Been one of my favorite bands for a while, curious to know other people into them. Vinyl is expensive af and hard to find. Any related bands to suggest?


----------



## Matt Derrick (Jun 30, 2019)

what genre is the band? it's hard for me to suggest something similar since we don't have a sample to listen to or know what genre that band falls into.


----------



## Deleted member 20975 (Jul 6, 2019)

Matt Derrick said:


> what genre is the band? it's hard for me to suggest something similar since we don't have a sample to listen to or know what genre that band falls into.


I tried uploading a mp3 or a video but failed. They are pretty doomy, skillful vocals. Im not good at describing music in a genre. Some slow chuggy doom songs some more progressive metal perhaps. Anyone reading this post obviously is on the internet so youtube that shit.


----------



## Deleted member 20975 (Jul 7, 2019)

Might be confusing them with "stoned jesus" tho


----------



## Deleted member 125 (Jul 7, 2019)

NotmybestNotmyworst said:


> I tried uploading a mp3 or a video but failed. They are pretty doomy, skillful vocals. Im not good at describing music in a genre. Some slow chuggy doom songs some more progressive metal perhaps. Anyone reading this post obviously is on the internet so youtube that shit.

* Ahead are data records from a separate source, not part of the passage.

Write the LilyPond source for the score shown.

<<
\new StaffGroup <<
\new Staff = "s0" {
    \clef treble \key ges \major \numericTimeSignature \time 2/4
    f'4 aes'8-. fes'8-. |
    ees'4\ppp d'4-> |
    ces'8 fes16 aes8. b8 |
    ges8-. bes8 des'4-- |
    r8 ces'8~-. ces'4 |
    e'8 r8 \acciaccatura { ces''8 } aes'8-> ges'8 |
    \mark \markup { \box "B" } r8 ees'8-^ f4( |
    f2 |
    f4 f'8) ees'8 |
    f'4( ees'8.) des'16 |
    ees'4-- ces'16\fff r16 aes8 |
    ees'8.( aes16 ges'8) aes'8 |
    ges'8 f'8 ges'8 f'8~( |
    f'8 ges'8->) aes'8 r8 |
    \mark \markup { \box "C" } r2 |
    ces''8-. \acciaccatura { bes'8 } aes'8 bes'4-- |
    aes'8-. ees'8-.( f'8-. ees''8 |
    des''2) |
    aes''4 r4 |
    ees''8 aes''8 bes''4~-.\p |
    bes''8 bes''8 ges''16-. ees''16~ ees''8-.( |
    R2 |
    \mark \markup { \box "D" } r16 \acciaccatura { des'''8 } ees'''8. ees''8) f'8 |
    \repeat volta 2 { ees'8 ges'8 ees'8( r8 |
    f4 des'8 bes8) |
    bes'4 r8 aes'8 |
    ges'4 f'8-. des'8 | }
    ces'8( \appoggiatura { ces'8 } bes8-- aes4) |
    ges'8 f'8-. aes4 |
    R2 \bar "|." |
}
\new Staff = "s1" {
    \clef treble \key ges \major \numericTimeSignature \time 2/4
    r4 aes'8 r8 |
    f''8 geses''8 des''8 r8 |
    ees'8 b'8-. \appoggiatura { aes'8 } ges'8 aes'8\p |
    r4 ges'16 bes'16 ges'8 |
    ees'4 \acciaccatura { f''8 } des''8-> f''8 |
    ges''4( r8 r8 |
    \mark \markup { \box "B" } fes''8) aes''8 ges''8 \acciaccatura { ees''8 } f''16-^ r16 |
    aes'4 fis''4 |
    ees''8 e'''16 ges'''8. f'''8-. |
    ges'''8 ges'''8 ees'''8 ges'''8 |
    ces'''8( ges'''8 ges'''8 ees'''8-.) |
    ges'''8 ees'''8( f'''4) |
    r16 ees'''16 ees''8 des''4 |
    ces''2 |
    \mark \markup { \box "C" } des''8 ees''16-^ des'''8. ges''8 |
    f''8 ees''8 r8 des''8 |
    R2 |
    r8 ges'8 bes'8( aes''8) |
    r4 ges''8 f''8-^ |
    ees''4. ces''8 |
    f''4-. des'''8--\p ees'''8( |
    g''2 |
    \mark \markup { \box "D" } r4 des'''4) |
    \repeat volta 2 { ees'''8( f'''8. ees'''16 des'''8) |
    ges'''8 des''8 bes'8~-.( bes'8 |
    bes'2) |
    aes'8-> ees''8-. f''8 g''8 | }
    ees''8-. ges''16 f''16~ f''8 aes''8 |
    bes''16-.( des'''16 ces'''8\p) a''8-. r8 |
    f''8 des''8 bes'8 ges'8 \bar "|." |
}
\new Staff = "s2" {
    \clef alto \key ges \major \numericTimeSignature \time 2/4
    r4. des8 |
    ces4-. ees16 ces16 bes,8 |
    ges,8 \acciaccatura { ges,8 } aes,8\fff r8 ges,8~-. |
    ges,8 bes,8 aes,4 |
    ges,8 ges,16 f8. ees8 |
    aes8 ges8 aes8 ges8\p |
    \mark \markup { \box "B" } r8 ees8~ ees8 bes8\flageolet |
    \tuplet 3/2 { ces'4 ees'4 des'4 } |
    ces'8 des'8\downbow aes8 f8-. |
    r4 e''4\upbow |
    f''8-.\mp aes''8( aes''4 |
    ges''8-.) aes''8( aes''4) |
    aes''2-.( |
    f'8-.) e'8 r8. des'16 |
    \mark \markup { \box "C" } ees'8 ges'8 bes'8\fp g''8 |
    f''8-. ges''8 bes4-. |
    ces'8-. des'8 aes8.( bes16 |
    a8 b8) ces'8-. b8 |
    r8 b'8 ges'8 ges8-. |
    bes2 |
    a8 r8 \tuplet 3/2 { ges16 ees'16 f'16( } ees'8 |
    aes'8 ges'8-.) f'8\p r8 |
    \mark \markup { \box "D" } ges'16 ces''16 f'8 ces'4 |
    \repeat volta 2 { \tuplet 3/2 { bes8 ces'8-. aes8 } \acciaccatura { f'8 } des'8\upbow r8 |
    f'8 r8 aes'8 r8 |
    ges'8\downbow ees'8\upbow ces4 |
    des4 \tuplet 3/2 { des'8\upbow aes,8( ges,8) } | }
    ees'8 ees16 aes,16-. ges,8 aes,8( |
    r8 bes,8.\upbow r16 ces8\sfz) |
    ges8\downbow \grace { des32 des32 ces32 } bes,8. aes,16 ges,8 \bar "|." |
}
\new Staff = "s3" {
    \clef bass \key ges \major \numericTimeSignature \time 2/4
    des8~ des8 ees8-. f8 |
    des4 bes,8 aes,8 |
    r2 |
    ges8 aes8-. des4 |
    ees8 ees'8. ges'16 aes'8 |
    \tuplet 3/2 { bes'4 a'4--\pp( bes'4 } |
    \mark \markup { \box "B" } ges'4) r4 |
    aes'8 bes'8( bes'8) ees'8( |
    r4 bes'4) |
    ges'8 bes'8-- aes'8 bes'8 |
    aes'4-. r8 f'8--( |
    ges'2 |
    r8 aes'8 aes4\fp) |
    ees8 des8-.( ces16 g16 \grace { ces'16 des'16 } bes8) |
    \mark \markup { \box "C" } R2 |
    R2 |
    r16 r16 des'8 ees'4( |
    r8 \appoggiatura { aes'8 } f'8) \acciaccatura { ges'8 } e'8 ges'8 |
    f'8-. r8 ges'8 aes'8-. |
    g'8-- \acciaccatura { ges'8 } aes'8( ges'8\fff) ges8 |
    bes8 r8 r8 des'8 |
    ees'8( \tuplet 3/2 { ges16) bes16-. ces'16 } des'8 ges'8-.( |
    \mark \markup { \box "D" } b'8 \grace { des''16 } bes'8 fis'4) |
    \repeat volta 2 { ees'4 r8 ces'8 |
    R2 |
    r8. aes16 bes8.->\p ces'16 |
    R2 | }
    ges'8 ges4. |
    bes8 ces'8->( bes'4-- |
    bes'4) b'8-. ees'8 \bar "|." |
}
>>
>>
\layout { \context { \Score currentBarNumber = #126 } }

https://www.google.com/search?sourc...KPjAhVNhOAKHex3BDsQri4IgwEwDQ&biw=601&bih=763
I used google to provide a link so maybe people will give them a listen and know of any other similar bands. I just thought it made sense instead of telling people to YouTube it that I leave a link people could click on since people are pretty lazy and you really seemed like you wanted to find other related bands. I could recommend some, but yer obviously on the internet so Google that shit.


----------